The first, and simplest step is to pull your color swatches into the swatch window (which you can see by going to Windows > Swatches) -- select each swatch with the eyedropper and then, where the color appears in the fill section, pull these over into your swatch window. You might want to delete all the other swatches in the swatch window before doing this, if you're like me and like a clean workspace! Now that all eight colors are in the swatch window, it's time to define your palette.

Illustrator does two types of palettes. The first type is a 'color group'. This is designated in the swatches window by a small folder, which is followed by each of the colors in the color group. You can have multiple color groups to a saved swatch set, which is useful if you just want to play around with different colors in one project. Make sure you have all your swatch colors selected (click the first swatch in line, hold down shift, and click the last swatch in line), then click the icon in the Swatches window that is a little folder with a plus sign. It will group the colors together and ask you to name them. 

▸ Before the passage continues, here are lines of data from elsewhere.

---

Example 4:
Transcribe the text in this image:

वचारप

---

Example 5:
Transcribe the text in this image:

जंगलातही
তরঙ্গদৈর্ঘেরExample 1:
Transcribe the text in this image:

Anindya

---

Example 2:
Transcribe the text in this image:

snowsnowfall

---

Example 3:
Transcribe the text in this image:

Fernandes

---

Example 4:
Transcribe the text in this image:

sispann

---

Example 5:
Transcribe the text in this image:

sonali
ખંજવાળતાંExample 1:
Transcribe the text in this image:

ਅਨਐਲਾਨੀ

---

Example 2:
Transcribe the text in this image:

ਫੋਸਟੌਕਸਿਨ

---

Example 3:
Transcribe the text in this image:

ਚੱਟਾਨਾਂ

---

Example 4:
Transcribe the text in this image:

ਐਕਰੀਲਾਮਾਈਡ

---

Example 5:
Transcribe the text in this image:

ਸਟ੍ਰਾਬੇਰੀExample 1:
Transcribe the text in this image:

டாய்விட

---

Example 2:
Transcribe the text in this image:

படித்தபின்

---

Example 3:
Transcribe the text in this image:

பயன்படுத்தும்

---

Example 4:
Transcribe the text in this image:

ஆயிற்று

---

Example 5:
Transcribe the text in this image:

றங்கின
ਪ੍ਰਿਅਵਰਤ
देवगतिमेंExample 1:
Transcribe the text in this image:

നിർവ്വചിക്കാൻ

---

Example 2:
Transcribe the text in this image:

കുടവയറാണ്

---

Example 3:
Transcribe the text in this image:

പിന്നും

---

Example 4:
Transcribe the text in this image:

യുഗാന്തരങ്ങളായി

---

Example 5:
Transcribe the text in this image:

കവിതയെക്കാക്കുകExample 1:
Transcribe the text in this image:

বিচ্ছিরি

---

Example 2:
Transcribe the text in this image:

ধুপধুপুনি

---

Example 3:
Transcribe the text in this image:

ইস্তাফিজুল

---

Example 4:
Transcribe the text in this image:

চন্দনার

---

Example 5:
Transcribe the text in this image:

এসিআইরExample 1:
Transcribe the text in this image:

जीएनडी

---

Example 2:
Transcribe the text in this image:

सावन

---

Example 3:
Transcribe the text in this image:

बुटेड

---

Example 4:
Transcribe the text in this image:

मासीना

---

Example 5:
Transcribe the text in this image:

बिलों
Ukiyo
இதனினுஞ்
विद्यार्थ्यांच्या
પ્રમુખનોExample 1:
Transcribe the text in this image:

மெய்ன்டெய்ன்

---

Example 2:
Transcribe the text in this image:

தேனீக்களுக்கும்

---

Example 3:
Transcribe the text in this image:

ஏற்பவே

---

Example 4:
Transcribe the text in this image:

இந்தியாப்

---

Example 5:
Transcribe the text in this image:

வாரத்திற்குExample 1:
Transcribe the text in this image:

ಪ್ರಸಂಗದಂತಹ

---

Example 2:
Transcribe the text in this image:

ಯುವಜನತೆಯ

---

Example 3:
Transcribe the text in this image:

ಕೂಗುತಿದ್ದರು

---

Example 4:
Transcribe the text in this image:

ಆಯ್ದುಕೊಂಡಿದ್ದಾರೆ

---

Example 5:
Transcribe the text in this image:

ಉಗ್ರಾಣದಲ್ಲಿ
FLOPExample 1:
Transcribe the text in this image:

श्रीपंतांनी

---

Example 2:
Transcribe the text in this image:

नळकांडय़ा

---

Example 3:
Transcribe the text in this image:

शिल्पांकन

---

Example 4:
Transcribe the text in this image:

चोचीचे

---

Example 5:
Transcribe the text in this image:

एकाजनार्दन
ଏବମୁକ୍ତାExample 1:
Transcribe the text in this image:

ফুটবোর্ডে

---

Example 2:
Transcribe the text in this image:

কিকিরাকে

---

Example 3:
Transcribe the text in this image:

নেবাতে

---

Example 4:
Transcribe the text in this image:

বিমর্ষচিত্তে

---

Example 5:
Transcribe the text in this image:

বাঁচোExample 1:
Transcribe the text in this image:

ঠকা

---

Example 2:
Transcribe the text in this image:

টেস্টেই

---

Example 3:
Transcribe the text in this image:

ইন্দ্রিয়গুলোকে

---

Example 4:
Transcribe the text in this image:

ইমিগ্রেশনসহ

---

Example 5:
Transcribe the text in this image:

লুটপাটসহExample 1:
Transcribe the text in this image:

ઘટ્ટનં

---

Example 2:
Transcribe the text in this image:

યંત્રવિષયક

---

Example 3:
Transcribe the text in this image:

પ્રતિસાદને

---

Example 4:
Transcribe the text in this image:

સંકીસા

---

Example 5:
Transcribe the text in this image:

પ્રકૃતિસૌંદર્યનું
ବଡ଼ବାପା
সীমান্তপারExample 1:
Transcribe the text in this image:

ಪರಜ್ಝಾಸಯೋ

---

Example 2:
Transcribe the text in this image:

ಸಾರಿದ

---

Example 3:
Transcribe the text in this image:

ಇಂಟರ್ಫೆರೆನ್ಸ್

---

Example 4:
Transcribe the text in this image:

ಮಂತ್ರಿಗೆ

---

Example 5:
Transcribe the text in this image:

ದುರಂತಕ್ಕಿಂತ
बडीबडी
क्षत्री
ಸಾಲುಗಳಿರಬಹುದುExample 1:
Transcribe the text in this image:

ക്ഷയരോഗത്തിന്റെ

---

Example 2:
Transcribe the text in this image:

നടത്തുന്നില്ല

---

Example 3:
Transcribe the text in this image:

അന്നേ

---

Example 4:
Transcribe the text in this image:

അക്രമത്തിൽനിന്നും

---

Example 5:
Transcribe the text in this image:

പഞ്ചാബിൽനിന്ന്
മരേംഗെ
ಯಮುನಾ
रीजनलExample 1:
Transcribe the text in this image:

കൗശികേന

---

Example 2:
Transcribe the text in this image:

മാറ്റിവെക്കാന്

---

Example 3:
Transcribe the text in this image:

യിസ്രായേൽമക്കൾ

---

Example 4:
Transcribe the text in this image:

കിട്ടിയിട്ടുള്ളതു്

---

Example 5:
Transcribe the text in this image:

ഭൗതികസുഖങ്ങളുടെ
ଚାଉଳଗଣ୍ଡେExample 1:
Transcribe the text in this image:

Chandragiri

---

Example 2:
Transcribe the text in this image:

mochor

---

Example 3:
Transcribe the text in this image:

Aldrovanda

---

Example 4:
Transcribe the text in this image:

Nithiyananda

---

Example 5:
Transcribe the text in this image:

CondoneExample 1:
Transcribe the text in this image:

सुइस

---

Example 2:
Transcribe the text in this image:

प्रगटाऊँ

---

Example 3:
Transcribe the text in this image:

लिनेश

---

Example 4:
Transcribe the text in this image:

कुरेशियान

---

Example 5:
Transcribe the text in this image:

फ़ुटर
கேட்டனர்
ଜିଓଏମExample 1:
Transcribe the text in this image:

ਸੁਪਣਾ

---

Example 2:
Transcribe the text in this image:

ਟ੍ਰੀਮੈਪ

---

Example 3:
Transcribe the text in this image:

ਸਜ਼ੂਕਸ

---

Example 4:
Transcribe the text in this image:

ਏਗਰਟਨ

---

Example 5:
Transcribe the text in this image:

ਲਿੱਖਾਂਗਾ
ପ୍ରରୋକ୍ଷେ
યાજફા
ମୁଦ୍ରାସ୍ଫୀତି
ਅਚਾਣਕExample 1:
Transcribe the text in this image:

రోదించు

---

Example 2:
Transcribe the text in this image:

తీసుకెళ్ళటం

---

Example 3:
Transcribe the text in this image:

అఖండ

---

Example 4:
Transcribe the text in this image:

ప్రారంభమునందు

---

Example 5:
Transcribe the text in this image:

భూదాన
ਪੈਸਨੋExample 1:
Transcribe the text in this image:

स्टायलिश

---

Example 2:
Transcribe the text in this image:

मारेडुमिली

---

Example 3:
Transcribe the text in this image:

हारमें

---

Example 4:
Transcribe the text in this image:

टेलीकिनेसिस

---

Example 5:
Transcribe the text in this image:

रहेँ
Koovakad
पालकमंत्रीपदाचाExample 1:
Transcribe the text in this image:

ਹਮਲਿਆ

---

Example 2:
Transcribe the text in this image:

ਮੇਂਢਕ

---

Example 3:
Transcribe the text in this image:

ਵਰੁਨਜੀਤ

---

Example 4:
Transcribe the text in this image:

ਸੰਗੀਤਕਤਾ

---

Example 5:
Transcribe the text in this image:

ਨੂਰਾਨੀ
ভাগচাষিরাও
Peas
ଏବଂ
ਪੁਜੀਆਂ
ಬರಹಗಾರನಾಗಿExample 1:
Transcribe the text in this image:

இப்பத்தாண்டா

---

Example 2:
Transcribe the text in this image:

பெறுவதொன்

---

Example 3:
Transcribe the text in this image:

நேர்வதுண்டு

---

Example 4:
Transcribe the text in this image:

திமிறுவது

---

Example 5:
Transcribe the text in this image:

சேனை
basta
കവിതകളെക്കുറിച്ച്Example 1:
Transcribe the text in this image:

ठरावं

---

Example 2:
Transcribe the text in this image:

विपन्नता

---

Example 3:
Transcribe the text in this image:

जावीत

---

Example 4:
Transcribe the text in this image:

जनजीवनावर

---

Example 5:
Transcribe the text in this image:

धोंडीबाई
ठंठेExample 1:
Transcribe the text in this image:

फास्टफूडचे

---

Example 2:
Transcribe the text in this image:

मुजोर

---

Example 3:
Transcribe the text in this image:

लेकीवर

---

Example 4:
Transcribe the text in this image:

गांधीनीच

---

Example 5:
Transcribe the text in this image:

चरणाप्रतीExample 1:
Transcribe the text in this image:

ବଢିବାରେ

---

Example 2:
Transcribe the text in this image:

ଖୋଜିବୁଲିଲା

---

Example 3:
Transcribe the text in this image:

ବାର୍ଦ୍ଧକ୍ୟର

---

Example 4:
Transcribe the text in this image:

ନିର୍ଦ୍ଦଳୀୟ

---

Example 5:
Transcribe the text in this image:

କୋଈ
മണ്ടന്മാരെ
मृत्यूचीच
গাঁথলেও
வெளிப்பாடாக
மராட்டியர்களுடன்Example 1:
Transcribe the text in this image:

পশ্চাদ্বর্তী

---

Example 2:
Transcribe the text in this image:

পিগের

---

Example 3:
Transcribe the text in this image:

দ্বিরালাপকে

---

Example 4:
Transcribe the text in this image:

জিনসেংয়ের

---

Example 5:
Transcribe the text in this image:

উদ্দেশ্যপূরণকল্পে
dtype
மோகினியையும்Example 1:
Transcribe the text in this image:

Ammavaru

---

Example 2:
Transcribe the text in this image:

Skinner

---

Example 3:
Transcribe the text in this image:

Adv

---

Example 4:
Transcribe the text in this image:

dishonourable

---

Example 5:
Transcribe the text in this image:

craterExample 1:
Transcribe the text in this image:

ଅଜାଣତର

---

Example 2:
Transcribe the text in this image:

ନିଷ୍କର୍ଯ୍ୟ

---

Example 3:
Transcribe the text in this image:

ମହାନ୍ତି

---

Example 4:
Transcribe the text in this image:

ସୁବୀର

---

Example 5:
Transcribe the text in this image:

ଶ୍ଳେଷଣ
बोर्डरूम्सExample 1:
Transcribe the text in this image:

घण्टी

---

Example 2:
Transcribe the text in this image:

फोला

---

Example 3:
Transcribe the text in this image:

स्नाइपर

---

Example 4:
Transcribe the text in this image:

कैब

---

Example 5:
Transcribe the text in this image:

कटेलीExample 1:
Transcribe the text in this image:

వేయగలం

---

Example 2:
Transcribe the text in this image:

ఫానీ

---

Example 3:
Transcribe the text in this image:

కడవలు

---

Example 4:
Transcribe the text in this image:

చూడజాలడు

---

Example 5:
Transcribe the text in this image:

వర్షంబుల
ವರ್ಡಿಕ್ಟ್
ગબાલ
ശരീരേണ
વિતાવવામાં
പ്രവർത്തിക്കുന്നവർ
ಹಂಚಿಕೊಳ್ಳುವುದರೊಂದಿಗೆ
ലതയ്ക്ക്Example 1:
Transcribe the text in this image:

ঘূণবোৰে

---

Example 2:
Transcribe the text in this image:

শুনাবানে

Maybe you want to create three or four useable color groups, and then bundle them together in a Swatch packet. When your Swatches window looks exactly like what you want, click the little button in the left corner of the Swatch panel that shows two folders on top of each other, and drag down to 'Save Swatches'. You then get to title the Swatch, and you can access it later by clicking that same button, dragging down to 'User Defined' and finding the Swatches you want! Create your artwork as you like using your new colors! 

If you are using a platform like Blogger, and you don't do CSS or HTML or any type of coding, you might just be using the templates and advanced changes feature in the editing dashboard. If you are, you can use your palette here, too -- just open up Illustrator and double-click the swatch you want to use for the color of say, your background, or text. You'll see a window like this:


This is the Color Picker. You notice how on the right side it has a bunch of boxes with numbers and letters? Do you see the one near the bottom that is just a #? That is the HEX, or hexidecimal, number code used to show a color in HTML. In the Blogger interface, there are plenty of options to put in this six-digit letters and numbers code, and you'll have exactly the same colors in your template as in your banner art!